Naturally, the US has its fair share of hurdles. Legislation by state may vary, but sportsbooks almost universally prohibit users from placing bets anywhere but the core sportsbook platform. It’s a product of the US’ piecemeal approach. Bettors must confirm their whereabouts via geolocation, which requires bets to be placed on the platform and nowhere else. 

Thus, Onionsack has to adapt the journey, if slightly, for US bettors. 

“The difference from a user point of view is the last step of that journey,” says Power. “Let’s say you’re preparing dinner, listening to a game, and a bet pops into your head. So ask Alexa or Google to give you odds on that bet. Next, you’ll get a push notification with a deep link to the betting app. That bet is now in your betslip.”

The bet may not be placed until you visit the app, but the functionality remains. 

Onionsack is working on delivering its products to the US and UK simultaneously. There’s a lot on the company’s horizon. 

To the future

As Onionsack looks to reshape the industry, major players do the same. And Power sees a few avenues to future success for the sports betting arena as a whole. 

“Not much will change in a year,” Power says, “It’s all about the state-by-state approach in the US. I think some brands will also look to move into Africa, which is an exciting market. That could happen in the next year. Meanwhile, the US is all about the next state to open and making sure you’re ready.”

Various brands are lined up, waiting for the drawbridge to drop and offer a path to the next US market. 

“I think some of them are going to try to get across that drawbridge using money,” Power continues. “They can afford the enormous costs of customer acquisition in the US. Others might try to make it across with a strong user experience, which I think is a cleverer way of differentiating.”

That’s a one-year outlook. But what about five years?

“The convenience economy will have to be brought to the betting industry.”

Power references rideshare platforms like Uber and Lyft or food ordering apps such as Grubhub. Everything has become so easy; you can do it with a few taps of your screen. 

“Big changes happen every five years in the betting industry,” says Power. “15 years ago, the big change was betting in-play. Ten years ago, maybe less, it was Cash Out, which has been really popular. The most recent one has been in-game parlays.”

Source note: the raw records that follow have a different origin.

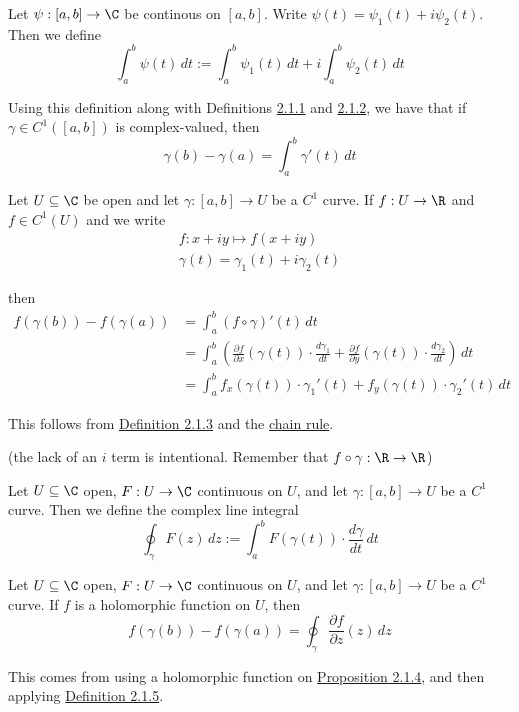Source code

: \label{c511702}

Let $\psi:[a,b]\to\C$ be continous on $[a,b]$. Write
$\psi(t)=\psi_1(t)+i\psi_2(t)$. Then we define
$$
	\int_a^b\psi(t)\,dt:=\int_a^b\psi_1(t)\,dt+i\int_a^b\psi_2(t)\,dt
$$

Using this definition along with Definitions \href{c1f6d35}{2.1.1}
and \href{e4132bc}{2.1.2}, we have that if $\gamma\in C^1([a,b])$
is complex-valued, then
$$
	\gamma(b)-\gamma(a)=\int_a^b\gamma'(t)\,dt
$$

\label{f37b676}

Let $U\subseteq\C$ be open and let $\gamma:[a,b]\to U$ be a $C^1$
curve. If $f:U\to\R$ and $f\in C^1(U)$ and we write
\begin{gather*}
	f:x+iy\mapsto f(x+iy) \\
	\gamma(t)=\gamma_1(t)+i\gamma_2(t)
\end{gather*}

then
\begin{align*}
	f(\gamma(b))-f(\gamma(a))
	 & =\int_a^b (f\circ\gamma)'(t)\,dt \\
	 & =\int_a^b\left(
	\frac{\partial f}{\partial x}(\gamma(t))\cdot\frac{d\gamma_1}{dt}+
	\frac{\partial f}{\partial y}(\gamma(t))\cdot\frac{d\gamma_2}{dt}
	\right)\,dt                         \\
	 & =\int_a^b
	f_x(\gamma(t))\cdot\gamma_1'(t)+f_y(\gamma(t))\cdot\gamma_2'(t)
	\,dt
\end{align*}

This follows from \href{c511702}{Definition 2.1.3} and the
\href{d969d46}{chain rule}.

(the lack of an $i$ term is intentional. Remember that
$f\circ\gamma:\R\to\R$)

\label{b1e96fc}

Let $U\subseteq\C$ open, $F:U\to\C$ continuous on $U$, and let
$\gamma:[a,b]\to U$ be a $C^1$ curve. Then we define the complex line
integral
$$
	\oint_\gamma F(z)\,dz:=\int_a^bF(\gamma(t))\cdot\frac{d\gamma}{dt}\,dt
$$

\label{c526c09}

Let $U\subseteq\C$ open, $F:U\to\C$ continuous on $U$, and let
$\gamma:[a,b]\to U$ be a $C^1$ curve. If $f$ is a holomorphic function
on $U$, then
$$
	f(\gamma(b))-f(\gamma(a))=\oint_\gamma\frac{\partial f}{\partial z}(z)\,dz
$$

This comes from using a holomorphic function on
\href{f37b676}{Proposition 2.1.4}, and then applying
\href{b1e96fc}{Definition 2.1.5}.

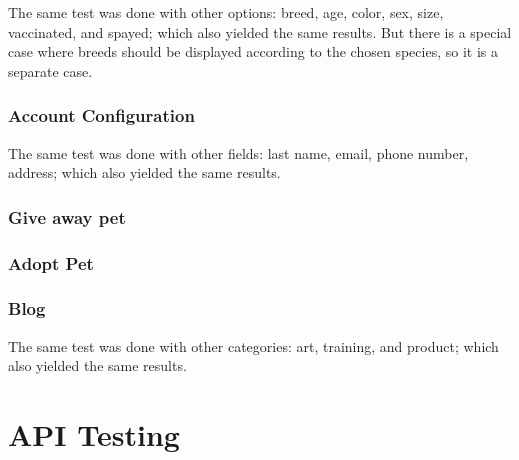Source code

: 

The same test was done with other options: breed, age, color, sex, size, vaccinated, and spayed; which also yielded the same results. But there is a special case where breeds should be displayed according to the chosen species, so it is a separate case.



\subsubsection*{Account Configuration}





The same test was done with other fields: last name, email, phone number, address; which also yielded the same results.

\subsubsection*{Give away pet}









\subsubsection*{Adopt Pet}







\subsubsection*{Blog}





The same test was done with other categories: art, training, and product; which also yielded the same results.





\section{API Testing}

The throughline with all these massive changes is their ubiquity. Once a single sportsbook offers a new option like those he mentions, every competitor launches the same features within six months. 

“I think the convenience economy is going to be about speaking or writing a bet. I think in five years, there’s little chance you’ll be navigating sportsbooks the same way we navigated the internet in the 90s.”